Your assignment: Update the listing below by changing every "chart" to "graph" and leaving all else as it is. Omit the pictures from your version.
= = = = =
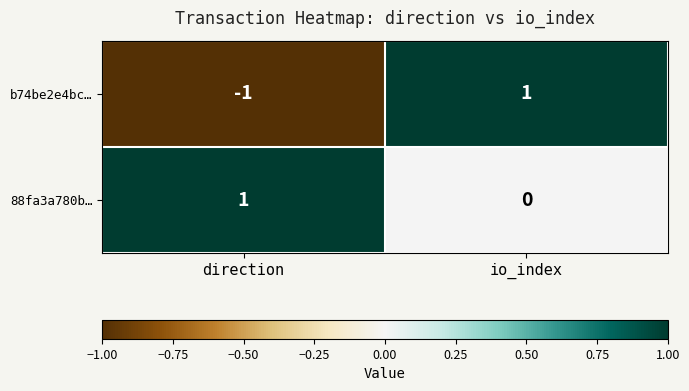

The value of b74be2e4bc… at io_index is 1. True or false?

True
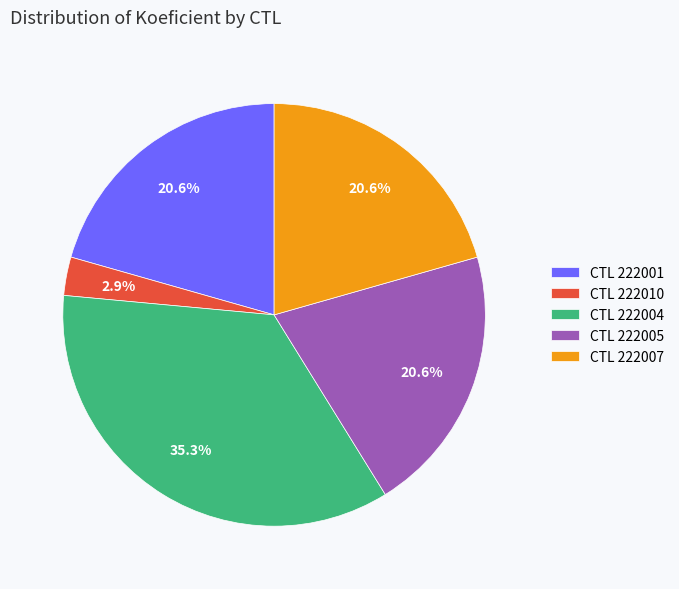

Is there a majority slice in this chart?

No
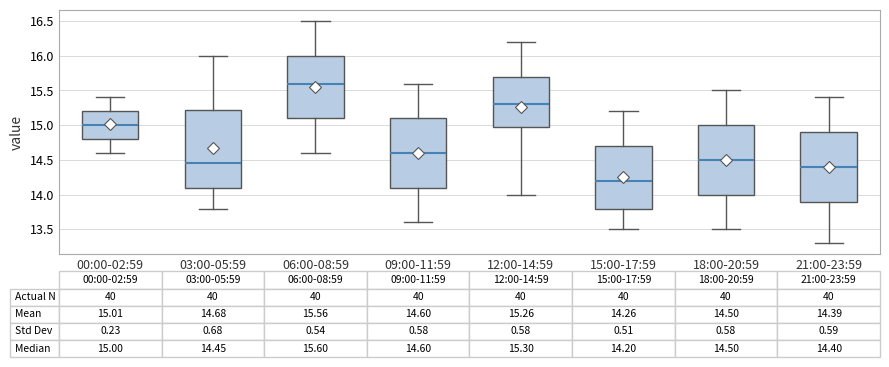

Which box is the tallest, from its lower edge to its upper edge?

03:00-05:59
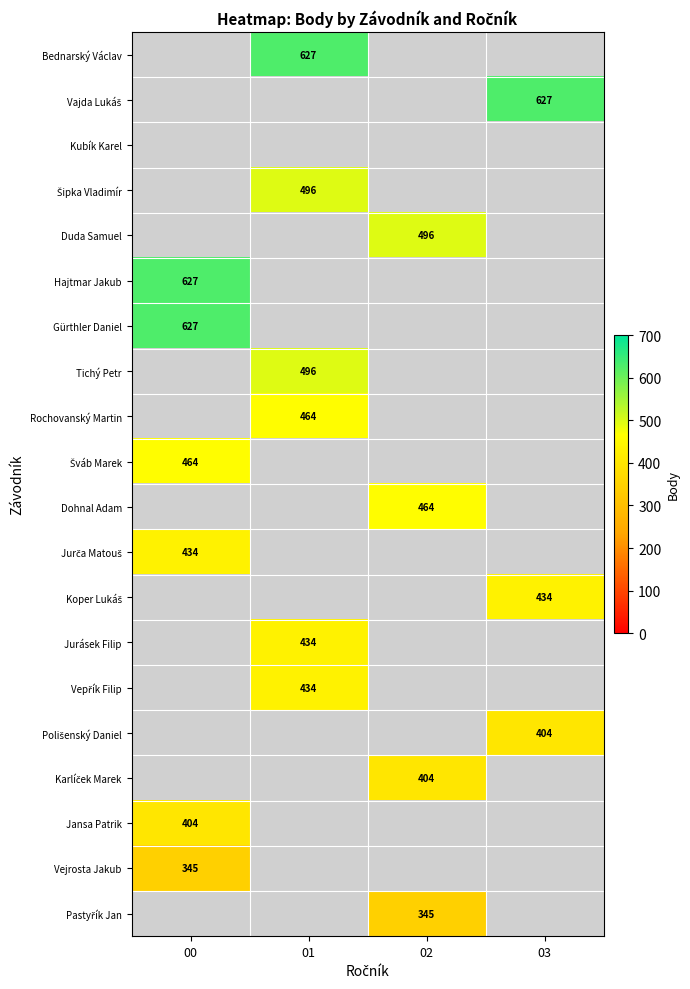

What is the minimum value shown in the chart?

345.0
= = = = =
Solution for this task:
The value of b74be2e4bc… at io_index is 1. True or false?

True

Is there a majority slice in this graph?

No

Which box is the tallest, from its lower edge to its upper edge?

03:00-05:59

What is the minimum value shown in the graph?

345.0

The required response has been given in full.